- _TASK DESCRIPTION_
Output the entire listing without altering anything.

- _GIVEN RECORDS_
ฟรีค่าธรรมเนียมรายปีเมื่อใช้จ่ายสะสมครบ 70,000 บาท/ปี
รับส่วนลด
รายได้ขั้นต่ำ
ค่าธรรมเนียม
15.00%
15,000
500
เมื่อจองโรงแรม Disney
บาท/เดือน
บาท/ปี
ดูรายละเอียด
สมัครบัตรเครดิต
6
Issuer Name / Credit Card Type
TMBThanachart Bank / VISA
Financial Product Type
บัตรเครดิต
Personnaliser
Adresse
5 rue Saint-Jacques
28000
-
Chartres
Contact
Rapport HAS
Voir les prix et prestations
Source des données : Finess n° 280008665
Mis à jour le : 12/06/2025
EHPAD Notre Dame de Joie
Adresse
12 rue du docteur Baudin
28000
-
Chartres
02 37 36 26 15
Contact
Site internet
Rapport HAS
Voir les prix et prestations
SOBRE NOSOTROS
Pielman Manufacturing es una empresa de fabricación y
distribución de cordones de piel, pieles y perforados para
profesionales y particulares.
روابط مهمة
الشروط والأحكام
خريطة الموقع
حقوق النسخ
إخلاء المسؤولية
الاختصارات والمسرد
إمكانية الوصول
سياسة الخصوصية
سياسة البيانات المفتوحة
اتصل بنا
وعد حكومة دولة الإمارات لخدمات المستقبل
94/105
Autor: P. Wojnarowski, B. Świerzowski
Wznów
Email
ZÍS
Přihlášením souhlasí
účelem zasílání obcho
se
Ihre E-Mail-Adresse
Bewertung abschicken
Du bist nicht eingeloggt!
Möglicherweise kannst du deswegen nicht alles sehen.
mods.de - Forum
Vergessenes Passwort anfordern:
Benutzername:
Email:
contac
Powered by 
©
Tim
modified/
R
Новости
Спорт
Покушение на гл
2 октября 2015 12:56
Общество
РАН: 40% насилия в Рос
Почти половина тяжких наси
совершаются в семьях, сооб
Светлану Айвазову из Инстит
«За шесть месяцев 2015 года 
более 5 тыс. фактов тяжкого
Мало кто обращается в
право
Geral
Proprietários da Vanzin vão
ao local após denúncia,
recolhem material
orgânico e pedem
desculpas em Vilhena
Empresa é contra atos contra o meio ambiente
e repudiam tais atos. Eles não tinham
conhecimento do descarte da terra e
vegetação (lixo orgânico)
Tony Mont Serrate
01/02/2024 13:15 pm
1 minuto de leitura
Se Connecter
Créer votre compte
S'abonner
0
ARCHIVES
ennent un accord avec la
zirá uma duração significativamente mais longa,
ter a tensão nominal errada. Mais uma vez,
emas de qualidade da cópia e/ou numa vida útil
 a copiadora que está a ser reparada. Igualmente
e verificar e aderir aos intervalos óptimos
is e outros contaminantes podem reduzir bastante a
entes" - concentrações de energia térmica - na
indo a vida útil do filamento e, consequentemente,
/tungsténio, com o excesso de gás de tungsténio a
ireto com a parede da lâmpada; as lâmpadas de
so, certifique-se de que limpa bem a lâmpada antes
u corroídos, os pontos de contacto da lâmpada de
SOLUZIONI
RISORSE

- _ANSWER FOR THE TASK_
ฟรีค่าธรรมเนียมรายปีเมื่อใช้จ่ายสะสมครบ 70,000 บาท/ปี
รับส่วนลด
รายได้ขั้นต่ำ
ค่าธรรมเนียม
15.00%
15,000
500
เมื่อจองโรงแรม Disney
บาท/เดือน
บาท/ปี
ดูรายละเอียด
สมัครบัตรเครดิต
6
Issuer Name / Credit Card Type
TMBThanachart Bank / VISA
Financial Product Type
บัตรเครดิต
Personnaliser
Adresse
5 rue Saint-Jacques
28000
-
Chartres
Contact
Rapport HAS
Voir les prix et prestations
Source des données : Finess n° 280008665
Mis à jour le : 12/06/2025
EHPAD Notre Dame de Joie
Adresse
12 rue du docteur Baudin
28000
-
Chartres
02 37 36 26 15
Contact
Site internet
Rapport HAS
Voir les prix et prestations
SOBRE NOSOTROS
Pielman Manufacturing es una empresa de fabricación y
distribución de cordones de piel, pieles y perforados para
profesionales y particulares.
روابط مهمة
الشروط والأحكام
خريطة الموقع
حقوق النسخ
إخلاء المسؤولية
الاختصارات والمسرد
إمكانية الوصول
سياسة الخصوصية
سياسة البيانات المفتوحة
اتصل بنا
وعد حكومة دولة الإمارات لخدمات المستقبل
94/105
Autor: P. Wojnarowski, B. Świerzowski
Wznów
Email
ZÍS
Přihlášením souhlasí
účelem zasílání obcho
se
Ihre E-Mail-Adresse
Bewertung abschicken
Du bist nicht eingeloggt!
Möglicherweise kannst du deswegen nicht alles sehen.
mods.de - Forum
Vergessenes Passwort anfordern:
Benutzername:
Email:
contac
Powered by 
©
Tim
modified/
R
Новости
Спорт
Покушение на гл
2 октября 2015 12:56
Общество
РАН: 40% насилия в Рос
Почти половина тяжких наси
совершаются в семьях, сооб
Светлану Айвазову из Инстит
«За шесть месяцев 2015 года 
более 5 тыс. фактов тяжкого
Мало кто обращается в
право
Geral
Proprietários da Vanzin vão
ao local após denúncia,
recolhem material
orgânico e pedem
desculpas em Vilhena
Empresa é contra atos contra o meio ambiente
e repudiam tais atos. Eles não tinham
conhecimento do descarte da terra e
vegetação (lixo orgânico)
Tony Mont Serrate
01/02/2024 13:15 pm
1 minuto de leitura
Se Connecter
Créer votre compte
S'abonner
0
ARCHIVES
ennent un accord avec la
zirá uma duração significativamente mais longa,
ter a tensão nominal errada. Mais uma vez,
emas de qualidade da cópia e/ou numa vida útil
 a copiadora que está a ser reparada. Igualmente
e verificar e aderir aos intervalos óptimos
is e outros contaminantes podem reduzir bastante a
entes" - concentrações de energia térmica - na
indo a vida útil do filamento e, consequentemente,
/tungsténio, com o excesso de gás de tungsténio a
ireto com a parede da lâmpada; as lâmpadas de
so, certifique-se de que limpa bem a lâmpada antes
u corroídos, os pontos de contacto da lâmpada de
SOLUZIONI
RISORSE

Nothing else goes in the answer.